Opinion
Seeing the weight of race
Martin Dyckman
Published: September 6, 2012
The polls don't appear to make sense.Published: September 6, 2012
According to one that's recent and reliable — by the Pew Research Center — most Americans believe the rich pay too little in taxes and would harvest a windfall from Republican policies and a Mitt Romney presidency. These aren't close calls. Nearly six in 10 say the rich get off too lightly and more than seven in 10 think Romney's election would benefit the wealthy. Other polls reflect that Americans think President Barack Obama is much more sympathetic to the average Joe than Romney is.
Even so, there are also recent, reliable polls reflecting that the campaign is a dead heat. Roughly half the voters presently favor the candidate who would further reduce taxes on the rich in ways that would likely raise them on everyone else.
In other words, plenty of people who dislike Romney's policies are willing to vote for him. What explains this apparent paradox?
A partial answer is the familiar fact that many voters hold hard times against whoever happens to be president. It doesn't matter how much conditions may have improved on his watch or how much worse they might have been on someone else's. The president is the fall guy, no matter to which party he belongs. That's just part of it.
But there's something even more sinister in play than politics as usual.
That something is race.
Obama's historic victory four years ago, defying the belief that a black man could never be president, begged the question of how many votes his race cost him. One serious study, cited in the September Atlantic, put that at between 3 and 5 percent of the popular vote. Ever since, the signs of racism have been frequent and unmistakable. The lily-white composition of the Tea Party is one of them. Its icons Rush Limbaugh and Glen Beck openly accused Obama himself of racism, although Beck recanted. Accusing someone of being what you are is one of the fundamental tricks of propaganda.
The Republican ads falsely accusing Obama of waiving welfare's work requirement are unsubtle appeals to the residual racism that some racists won't admit even to themselves.

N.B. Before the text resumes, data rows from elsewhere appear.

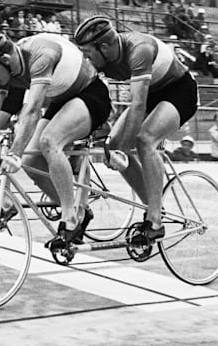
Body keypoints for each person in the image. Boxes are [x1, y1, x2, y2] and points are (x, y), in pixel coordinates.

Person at [0, 31, 112, 249]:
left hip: (91, 94)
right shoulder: (4, 68)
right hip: (62, 99)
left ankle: (70, 220)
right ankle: (78, 210)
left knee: (49, 141)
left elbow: (32, 111)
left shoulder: (41, 54)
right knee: (31, 161)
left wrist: (14, 153)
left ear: (5, 60)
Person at [73, 16, 198, 243]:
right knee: (111, 147)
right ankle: (154, 207)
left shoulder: (139, 49)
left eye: (88, 52)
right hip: (150, 94)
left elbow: (138, 105)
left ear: (104, 47)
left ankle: (155, 221)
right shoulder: (101, 57)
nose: (86, 57)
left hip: (179, 91)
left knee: (145, 140)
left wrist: (123, 149)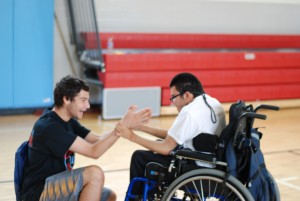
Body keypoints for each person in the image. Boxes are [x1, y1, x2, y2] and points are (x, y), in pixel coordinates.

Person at [21, 75, 152, 201]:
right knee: (95, 173)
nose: (88, 106)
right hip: (39, 192)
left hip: (56, 185)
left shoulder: (66, 120)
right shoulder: (49, 127)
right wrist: (122, 127)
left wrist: (123, 125)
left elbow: (97, 139)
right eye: (83, 100)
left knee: (108, 196)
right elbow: (93, 151)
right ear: (66, 99)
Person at [115, 72, 226, 196]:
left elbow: (166, 148)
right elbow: (174, 136)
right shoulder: (212, 102)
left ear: (187, 95)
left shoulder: (190, 112)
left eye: (174, 97)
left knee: (139, 157)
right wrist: (140, 128)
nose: (172, 102)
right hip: (210, 161)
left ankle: (137, 198)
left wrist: (131, 136)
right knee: (156, 147)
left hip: (197, 166)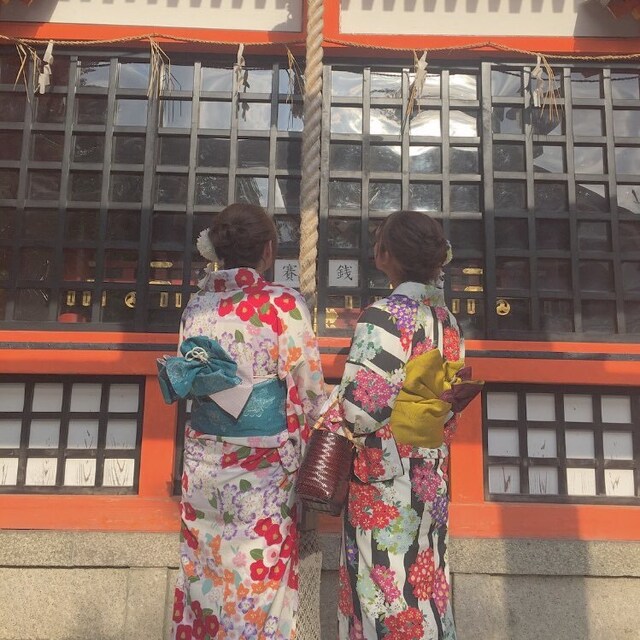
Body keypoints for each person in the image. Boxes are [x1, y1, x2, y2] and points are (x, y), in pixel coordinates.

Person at [161, 203, 327, 640]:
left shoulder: (197, 306)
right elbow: (309, 391)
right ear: (268, 250)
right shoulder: (282, 304)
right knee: (258, 579)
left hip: (204, 461)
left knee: (206, 572)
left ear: (216, 249)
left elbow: (189, 374)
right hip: (262, 467)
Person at [331, 210, 480, 640]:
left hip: (385, 475)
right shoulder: (447, 320)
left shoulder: (384, 316)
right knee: (424, 578)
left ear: (386, 256)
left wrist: (331, 404)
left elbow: (361, 410)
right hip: (429, 468)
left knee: (383, 584)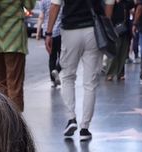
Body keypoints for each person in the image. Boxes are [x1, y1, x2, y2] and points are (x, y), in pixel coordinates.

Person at [44, 0, 115, 141]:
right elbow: (110, 3)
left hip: (70, 30)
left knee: (68, 77)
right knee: (90, 83)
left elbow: (55, 5)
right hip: (93, 30)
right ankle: (85, 128)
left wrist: (49, 32)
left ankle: (71, 119)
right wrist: (104, 23)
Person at [0, 0, 33, 112]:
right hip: (14, 36)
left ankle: (2, 121)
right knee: (15, 85)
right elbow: (30, 5)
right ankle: (15, 124)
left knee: (0, 82)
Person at [40, 0, 62, 86]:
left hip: (47, 31)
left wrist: (38, 31)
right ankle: (56, 70)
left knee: (52, 57)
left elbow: (41, 17)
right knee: (63, 56)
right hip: (59, 32)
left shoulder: (43, 1)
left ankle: (53, 81)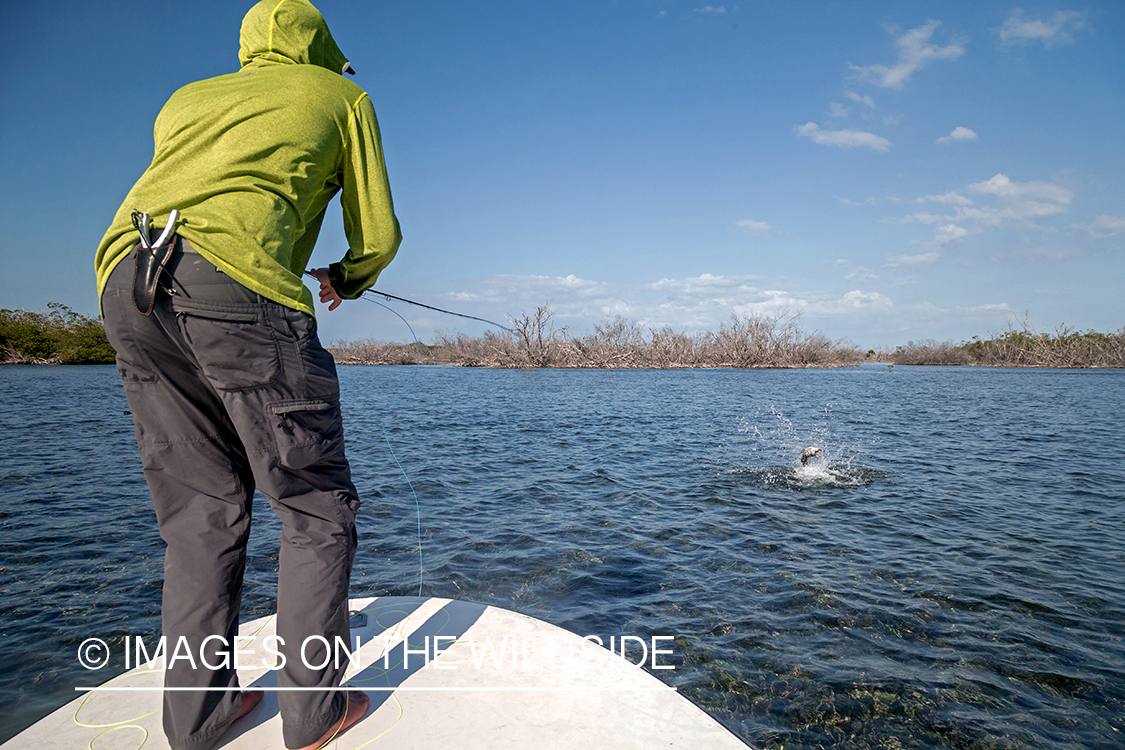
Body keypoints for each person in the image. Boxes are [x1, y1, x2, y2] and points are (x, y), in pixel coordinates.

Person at [94, 1, 401, 748]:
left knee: (199, 518)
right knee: (315, 506)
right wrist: (348, 279)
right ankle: (315, 714)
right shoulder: (340, 95)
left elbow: (210, 197)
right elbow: (379, 233)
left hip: (123, 279)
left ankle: (198, 720)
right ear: (319, 48)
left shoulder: (186, 100)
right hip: (235, 292)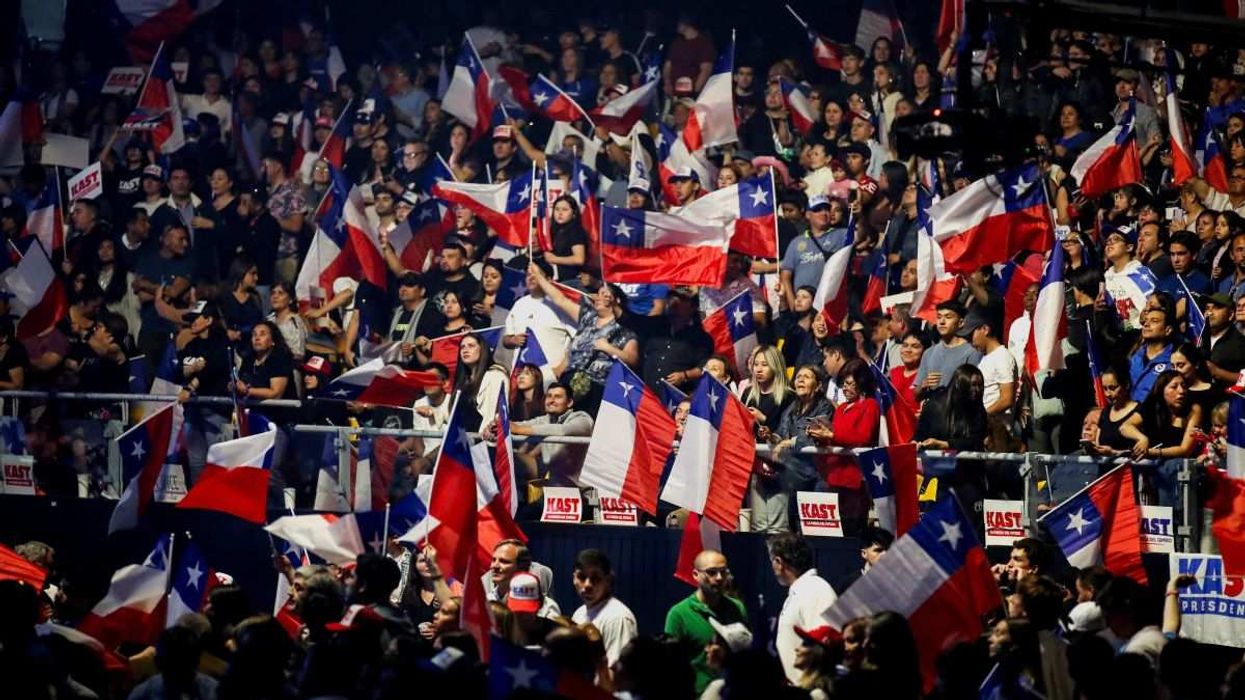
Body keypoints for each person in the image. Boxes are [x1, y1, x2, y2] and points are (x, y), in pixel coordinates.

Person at [532, 264, 638, 413]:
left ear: (616, 301)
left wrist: (609, 348)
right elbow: (560, 299)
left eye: (605, 295)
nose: (598, 297)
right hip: (568, 386)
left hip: (597, 390)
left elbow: (632, 359)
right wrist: (538, 276)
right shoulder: (587, 317)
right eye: (598, 294)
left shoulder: (623, 330)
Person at [664, 549, 749, 696]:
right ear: (695, 575)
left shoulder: (737, 608)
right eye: (711, 572)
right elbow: (669, 669)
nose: (719, 578)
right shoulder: (679, 614)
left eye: (723, 572)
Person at [767, 532, 838, 685]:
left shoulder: (816, 590)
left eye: (771, 561)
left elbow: (822, 647)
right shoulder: (802, 590)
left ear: (779, 562)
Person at [511, 382, 594, 487]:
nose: (551, 400)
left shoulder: (583, 419)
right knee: (505, 457)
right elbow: (520, 425)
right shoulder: (546, 419)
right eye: (549, 396)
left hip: (575, 483)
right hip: (548, 474)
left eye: (557, 397)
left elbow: (562, 430)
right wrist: (498, 426)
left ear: (569, 403)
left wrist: (519, 429)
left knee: (516, 462)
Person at [568, 549, 637, 668]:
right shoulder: (579, 613)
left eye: (595, 578)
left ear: (608, 580)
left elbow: (618, 676)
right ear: (574, 578)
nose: (587, 585)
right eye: (582, 577)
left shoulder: (617, 618)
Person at [914, 300, 982, 398]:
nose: (942, 322)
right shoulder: (929, 353)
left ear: (961, 322)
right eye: (939, 317)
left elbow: (975, 391)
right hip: (932, 410)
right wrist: (923, 385)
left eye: (948, 317)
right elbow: (916, 394)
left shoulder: (972, 352)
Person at [963, 310, 1018, 417]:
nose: (969, 341)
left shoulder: (1002, 357)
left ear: (985, 329)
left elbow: (1007, 399)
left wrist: (981, 416)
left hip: (997, 428)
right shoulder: (986, 358)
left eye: (971, 335)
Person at [1090, 367, 1150, 459]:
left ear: (1126, 385)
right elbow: (1099, 444)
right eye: (1105, 389)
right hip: (1106, 471)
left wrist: (1113, 452)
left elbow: (1142, 451)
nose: (1107, 394)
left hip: (1131, 470)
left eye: (1112, 388)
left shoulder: (1141, 410)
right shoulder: (1105, 412)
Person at [545, 195, 588, 281]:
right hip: (555, 280)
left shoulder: (576, 231)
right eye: (557, 209)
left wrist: (555, 259)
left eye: (565, 209)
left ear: (574, 213)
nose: (560, 213)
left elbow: (579, 259)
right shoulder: (553, 230)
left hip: (571, 281)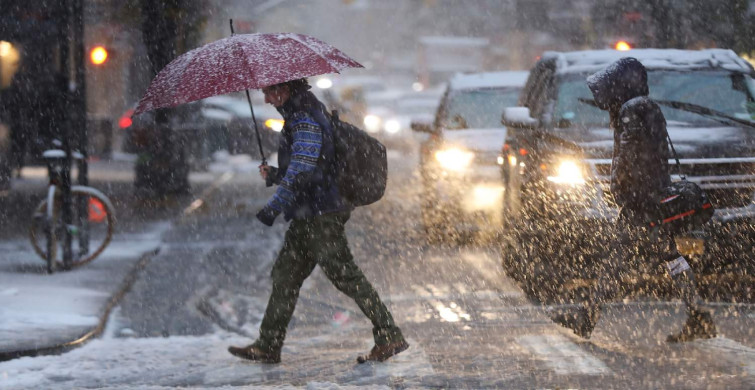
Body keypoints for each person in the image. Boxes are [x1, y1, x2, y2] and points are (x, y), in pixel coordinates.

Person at [228, 78, 408, 363]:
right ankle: (267, 344)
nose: (265, 99)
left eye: (269, 92)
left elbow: (302, 172)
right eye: (263, 93)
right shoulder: (301, 115)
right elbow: (309, 168)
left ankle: (389, 334)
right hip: (308, 214)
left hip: (322, 214)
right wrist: (276, 175)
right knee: (285, 276)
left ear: (285, 90)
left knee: (345, 275)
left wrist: (272, 208)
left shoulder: (305, 120)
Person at [551, 57, 717, 343]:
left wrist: (629, 195)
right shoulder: (645, 107)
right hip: (652, 197)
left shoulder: (631, 110)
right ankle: (698, 315)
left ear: (621, 85)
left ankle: (588, 317)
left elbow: (630, 158)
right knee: (671, 257)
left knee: (616, 261)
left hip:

Had the president been born to an American mother and a white South African, would anyone doubt his Hawaiian birth certificate? Would more than half of all Republicans disbelieve his American legitimacy? If Obama weren't black, would West Virginia Democrats have given 41 percent of their presidential primary votes this year to an incarcerated white felon?
The Atlantic article, by Ta-Nehisa Coates, a senior editor of the magazine, asserts that "in his first two years as president, Obama talked less about race than any other Democratic president since 1961."
Coates defines the Obama era as "a time marked by a revolution that must never announce itself, by a democracy that must never acknowledge the weight of race, even while being shaped by it. Barack Obama governs a nation enlightened enough to send an African-American to the White House, but not enlightened enough to accept a black man as its president."
That's a paradox, surely enough. If Obama loses, history will not ascribe Romney's victory to his policies and certainly not to his personality. It will record simply that the white man won and the black man lost.